## [WORK ORDER]
Can you copy the stretch from the start of the items through the line containing "Sekedar diketahui, sungai", leaving every line unchanged?

-=-=-=-=-

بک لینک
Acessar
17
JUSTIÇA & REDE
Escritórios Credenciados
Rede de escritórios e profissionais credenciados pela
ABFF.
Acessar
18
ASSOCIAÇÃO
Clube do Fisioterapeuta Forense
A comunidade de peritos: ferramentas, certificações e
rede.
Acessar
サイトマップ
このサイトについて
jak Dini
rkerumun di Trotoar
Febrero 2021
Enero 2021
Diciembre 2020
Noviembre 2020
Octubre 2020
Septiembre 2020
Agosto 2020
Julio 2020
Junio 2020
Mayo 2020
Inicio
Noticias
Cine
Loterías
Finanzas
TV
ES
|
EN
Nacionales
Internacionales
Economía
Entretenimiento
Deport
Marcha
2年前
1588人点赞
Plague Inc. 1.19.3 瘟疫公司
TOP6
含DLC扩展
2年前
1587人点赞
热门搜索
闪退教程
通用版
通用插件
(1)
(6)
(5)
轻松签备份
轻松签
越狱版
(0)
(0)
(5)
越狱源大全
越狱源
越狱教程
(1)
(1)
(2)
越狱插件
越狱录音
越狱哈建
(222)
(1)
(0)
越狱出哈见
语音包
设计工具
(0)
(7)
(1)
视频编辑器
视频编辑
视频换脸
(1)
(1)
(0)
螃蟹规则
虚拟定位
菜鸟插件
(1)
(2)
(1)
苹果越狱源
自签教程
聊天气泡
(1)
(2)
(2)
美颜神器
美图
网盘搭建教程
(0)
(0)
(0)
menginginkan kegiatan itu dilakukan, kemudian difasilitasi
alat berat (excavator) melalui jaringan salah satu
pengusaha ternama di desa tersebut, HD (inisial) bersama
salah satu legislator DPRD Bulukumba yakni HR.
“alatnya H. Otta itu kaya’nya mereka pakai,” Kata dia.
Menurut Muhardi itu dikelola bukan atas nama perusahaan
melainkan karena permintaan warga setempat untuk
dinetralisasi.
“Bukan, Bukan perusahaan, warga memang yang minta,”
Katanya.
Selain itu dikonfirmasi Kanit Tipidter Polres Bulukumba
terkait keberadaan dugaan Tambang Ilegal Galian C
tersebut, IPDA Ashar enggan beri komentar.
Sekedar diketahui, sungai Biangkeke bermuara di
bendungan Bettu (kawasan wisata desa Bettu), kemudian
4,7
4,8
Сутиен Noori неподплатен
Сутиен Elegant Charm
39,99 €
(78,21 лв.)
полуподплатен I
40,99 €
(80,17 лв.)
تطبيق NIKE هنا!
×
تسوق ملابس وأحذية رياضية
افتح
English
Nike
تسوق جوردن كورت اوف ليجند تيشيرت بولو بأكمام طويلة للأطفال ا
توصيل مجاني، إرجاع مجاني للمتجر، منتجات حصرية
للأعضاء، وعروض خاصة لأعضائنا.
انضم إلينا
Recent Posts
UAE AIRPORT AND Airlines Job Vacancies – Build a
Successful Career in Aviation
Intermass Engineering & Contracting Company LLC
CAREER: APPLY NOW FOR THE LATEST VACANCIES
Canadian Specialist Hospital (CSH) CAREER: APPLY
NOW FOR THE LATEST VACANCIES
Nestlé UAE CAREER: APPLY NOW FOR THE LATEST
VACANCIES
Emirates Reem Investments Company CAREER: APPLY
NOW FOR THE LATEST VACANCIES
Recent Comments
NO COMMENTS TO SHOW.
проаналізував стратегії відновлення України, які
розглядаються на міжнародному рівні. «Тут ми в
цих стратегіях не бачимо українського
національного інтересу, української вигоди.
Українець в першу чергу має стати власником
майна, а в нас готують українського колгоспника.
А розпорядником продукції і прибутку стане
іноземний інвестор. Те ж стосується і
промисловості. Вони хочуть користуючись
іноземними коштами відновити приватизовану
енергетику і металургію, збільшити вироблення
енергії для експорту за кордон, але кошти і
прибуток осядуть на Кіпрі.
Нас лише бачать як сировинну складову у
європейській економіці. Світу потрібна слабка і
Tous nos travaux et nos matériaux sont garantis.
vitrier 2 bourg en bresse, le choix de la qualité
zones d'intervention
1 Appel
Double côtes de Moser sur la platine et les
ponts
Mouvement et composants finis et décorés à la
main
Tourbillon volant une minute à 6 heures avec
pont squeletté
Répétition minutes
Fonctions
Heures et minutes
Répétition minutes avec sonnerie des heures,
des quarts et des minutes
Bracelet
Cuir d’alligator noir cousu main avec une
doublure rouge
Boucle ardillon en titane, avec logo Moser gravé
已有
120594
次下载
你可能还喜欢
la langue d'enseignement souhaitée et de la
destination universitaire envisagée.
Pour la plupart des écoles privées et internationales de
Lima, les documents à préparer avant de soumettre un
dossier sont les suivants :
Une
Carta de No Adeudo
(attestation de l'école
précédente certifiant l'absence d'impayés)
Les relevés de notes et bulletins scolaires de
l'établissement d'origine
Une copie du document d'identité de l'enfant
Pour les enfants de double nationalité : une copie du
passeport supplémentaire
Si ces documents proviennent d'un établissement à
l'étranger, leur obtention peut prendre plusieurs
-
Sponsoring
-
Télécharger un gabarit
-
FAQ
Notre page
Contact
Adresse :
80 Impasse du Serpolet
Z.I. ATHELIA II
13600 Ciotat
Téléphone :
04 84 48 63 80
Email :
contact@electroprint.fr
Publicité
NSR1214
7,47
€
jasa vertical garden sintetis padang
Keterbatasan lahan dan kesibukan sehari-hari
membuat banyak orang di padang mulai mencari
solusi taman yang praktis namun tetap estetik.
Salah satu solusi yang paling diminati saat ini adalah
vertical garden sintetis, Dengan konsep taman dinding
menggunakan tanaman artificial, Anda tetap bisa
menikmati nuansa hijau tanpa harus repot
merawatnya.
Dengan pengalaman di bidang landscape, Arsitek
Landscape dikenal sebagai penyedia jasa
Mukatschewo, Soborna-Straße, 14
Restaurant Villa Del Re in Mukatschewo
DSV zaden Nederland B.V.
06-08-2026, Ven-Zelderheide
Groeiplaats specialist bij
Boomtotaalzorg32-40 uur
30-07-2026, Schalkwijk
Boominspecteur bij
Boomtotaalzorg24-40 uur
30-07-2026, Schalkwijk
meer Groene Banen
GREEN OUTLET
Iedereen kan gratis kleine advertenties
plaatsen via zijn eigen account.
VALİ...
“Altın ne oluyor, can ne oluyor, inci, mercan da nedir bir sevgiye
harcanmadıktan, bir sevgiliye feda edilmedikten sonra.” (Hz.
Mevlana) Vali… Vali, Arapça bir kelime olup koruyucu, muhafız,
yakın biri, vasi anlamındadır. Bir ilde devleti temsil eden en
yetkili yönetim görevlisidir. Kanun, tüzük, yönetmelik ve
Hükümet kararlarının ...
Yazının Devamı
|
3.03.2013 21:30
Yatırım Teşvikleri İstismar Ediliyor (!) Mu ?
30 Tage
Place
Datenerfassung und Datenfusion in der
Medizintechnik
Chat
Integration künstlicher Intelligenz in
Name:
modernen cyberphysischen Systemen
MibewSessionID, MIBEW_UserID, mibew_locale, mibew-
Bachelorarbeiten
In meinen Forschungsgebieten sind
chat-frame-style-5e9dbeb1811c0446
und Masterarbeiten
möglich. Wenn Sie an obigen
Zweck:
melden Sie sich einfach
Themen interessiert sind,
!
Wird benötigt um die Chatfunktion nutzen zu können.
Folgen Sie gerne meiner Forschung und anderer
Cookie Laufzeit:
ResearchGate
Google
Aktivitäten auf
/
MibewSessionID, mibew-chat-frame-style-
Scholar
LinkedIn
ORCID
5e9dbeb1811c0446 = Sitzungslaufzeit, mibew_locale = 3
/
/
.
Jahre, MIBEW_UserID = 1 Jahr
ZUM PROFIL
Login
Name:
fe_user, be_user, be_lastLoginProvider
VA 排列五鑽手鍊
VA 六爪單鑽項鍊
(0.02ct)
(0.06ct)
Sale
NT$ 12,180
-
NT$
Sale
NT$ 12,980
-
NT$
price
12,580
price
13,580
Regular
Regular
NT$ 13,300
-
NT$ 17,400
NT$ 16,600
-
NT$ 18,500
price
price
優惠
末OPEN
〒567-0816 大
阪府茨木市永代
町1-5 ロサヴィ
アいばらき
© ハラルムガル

-=-=-=-=-

## [SOLUTION TO THIS TASK]
بک لینک
Acessar
17
JUSTIÇA & REDE
Escritórios Credenciados
Rede de escritórios e profissionais credenciados pela
ABFF.
Acessar
18
ASSOCIAÇÃO
Clube do Fisioterapeuta Forense
A comunidade de peritos: ferramentas, certificações e
rede.
Acessar
サイトマップ
このサイトについて
jak Dini
rkerumun di Trotoar
Febrero 2021
Enero 2021
Diciembre 2020
Noviembre 2020
Octubre 2020
Septiembre 2020
Agosto 2020
Julio 2020
Junio 2020
Mayo 2020
Inicio
Noticias
Cine
Loterías
Finanzas
TV
ES
|
EN
Nacionales
Internacionales
Economía
Entretenimiento
Deport
Marcha
2年前
1588人点赞
Plague Inc. 1.19.3 瘟疫公司
TOP6
含DLC扩展
2年前
1587人点赞
热门搜索
闪退教程
通用版
通用插件
(1)
(6)
(5)
轻松签备份
轻松签
越狱版
(0)
(0)
(5)
越狱源大全
越狱源
越狱教程
(1)
(1)
(2)
越狱插件
越狱录音
越狱哈建
(222)
(1)
(0)
越狱出哈见
语音包
设计工具
(0)
(7)
(1)
视频编辑器
视频编辑
视频换脸
(1)
(1)
(0)
螃蟹规则
虚拟定位
菜鸟插件
(1)
(2)
(1)
苹果越狱源
自签教程
聊天气泡
(1)
(2)
(2)
美颜神器
美图
网盘搭建教程
(0)
(0)
(0)
menginginkan kegiatan itu dilakukan, kemudian difasilitasi
alat berat (excavator) melalui jaringan salah satu
pengusaha ternama di desa tersebut, HD (inisial) bersama
salah satu legislator DPRD Bulukumba yakni HR.
“alatnya H. Otta itu kaya’nya mereka pakai,” Kata dia.
Menurut Muhardi itu dikelola bukan atas nama perusahaan
melainkan karena permintaan warga setempat untuk
dinetralisasi.
“Bukan, Bukan perusahaan, warga memang yang minta,”
Katanya.
Selain itu dikonfirmasi Kanit Tipidter Polres Bulukumba
terkait keberadaan dugaan Tambang Ilegal Galian C
tersebut, IPDA Ashar enggan beri komentar.
Sekedar diketahui, sungai Biangkeke bermuara di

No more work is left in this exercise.